**What is required**
If a line in the data contains "height", copy it out.

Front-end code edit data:

• • •

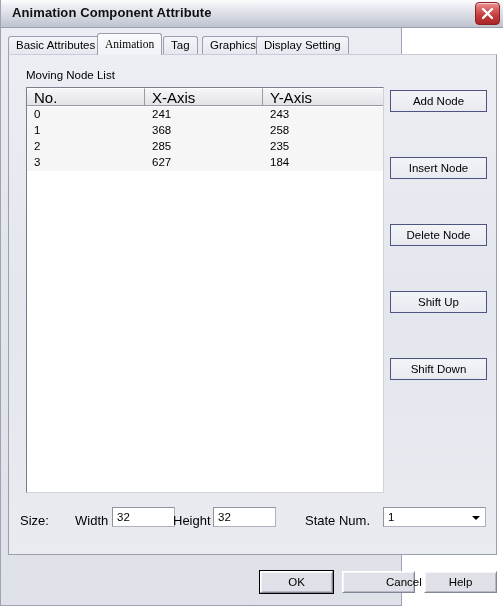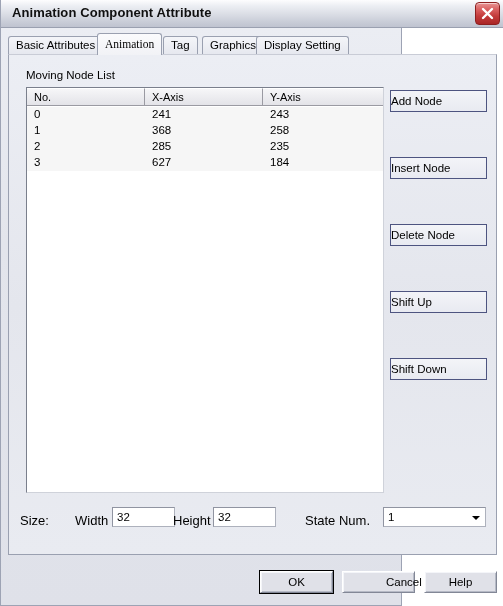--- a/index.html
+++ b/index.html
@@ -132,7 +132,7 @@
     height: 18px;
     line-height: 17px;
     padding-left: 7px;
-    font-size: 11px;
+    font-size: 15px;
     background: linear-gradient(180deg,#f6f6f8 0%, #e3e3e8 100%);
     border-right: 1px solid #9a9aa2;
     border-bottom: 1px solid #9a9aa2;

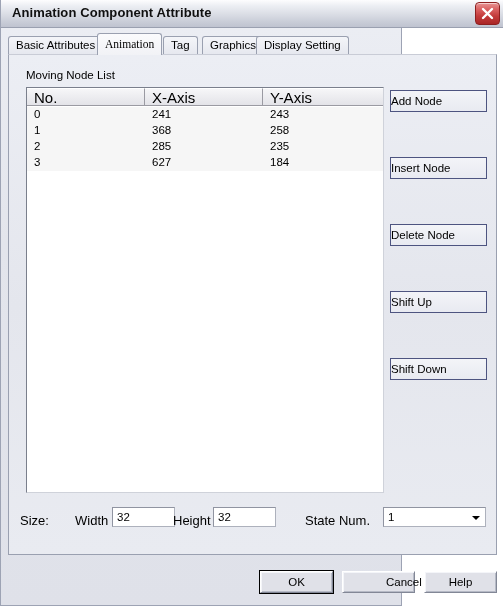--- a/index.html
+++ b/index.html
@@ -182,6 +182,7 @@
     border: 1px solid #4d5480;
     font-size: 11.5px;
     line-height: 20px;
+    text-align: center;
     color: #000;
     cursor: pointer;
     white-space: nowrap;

• • •

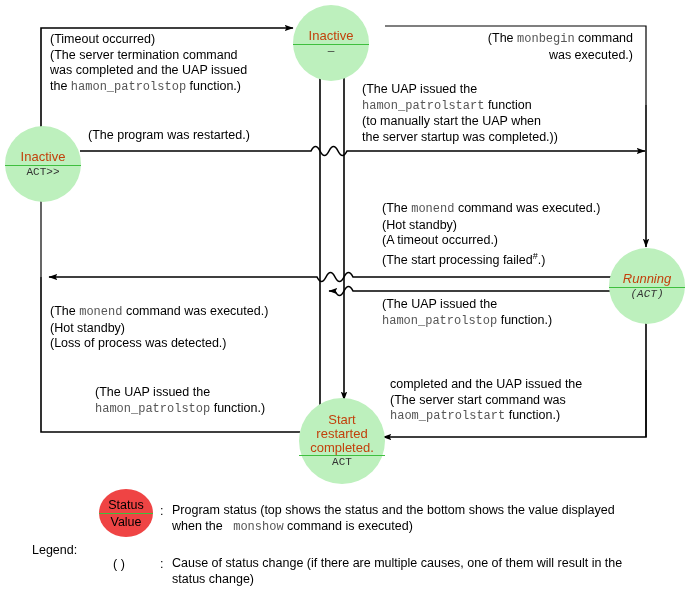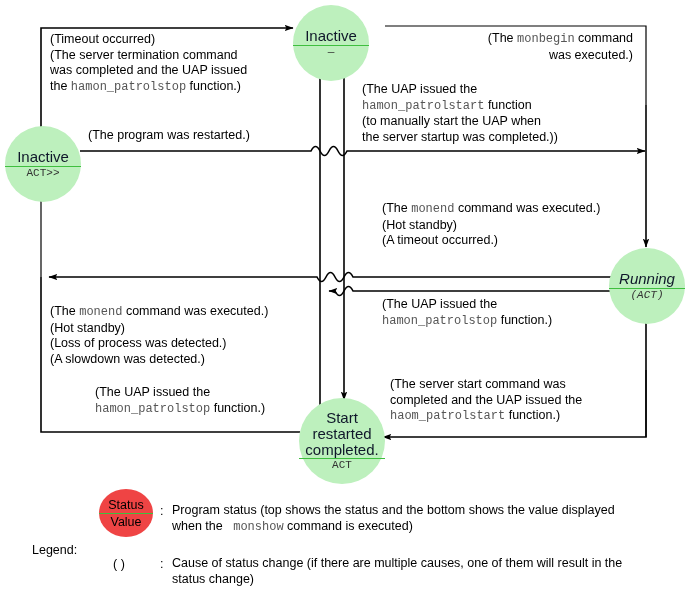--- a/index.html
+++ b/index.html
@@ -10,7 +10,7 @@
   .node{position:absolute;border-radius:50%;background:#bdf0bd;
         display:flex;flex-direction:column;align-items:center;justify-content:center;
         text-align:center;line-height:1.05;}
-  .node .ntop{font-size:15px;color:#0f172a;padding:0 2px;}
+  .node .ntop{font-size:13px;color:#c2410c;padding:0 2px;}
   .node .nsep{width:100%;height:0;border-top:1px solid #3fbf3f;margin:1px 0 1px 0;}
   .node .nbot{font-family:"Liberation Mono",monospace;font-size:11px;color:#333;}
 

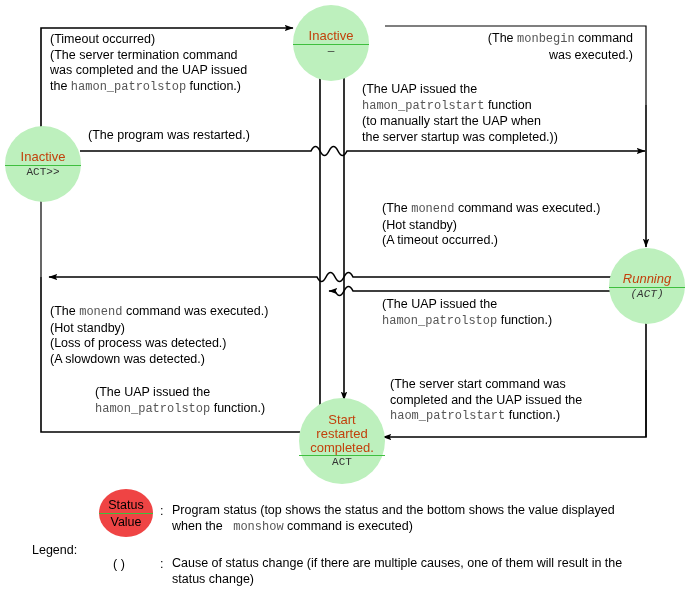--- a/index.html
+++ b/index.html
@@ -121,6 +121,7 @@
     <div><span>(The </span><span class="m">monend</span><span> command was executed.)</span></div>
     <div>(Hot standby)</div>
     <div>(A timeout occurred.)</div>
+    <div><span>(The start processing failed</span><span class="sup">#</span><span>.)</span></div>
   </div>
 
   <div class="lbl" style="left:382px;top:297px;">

• • •

**Your response**
     height: 18px;
     line-height: 17px;
     line-height: 20px;
         text-align:center;line-height:1.05;}
   .node .nsep{width:100%;height:0;border-top:1px solid #3fbf3f;margin:1px 0 1px 0;}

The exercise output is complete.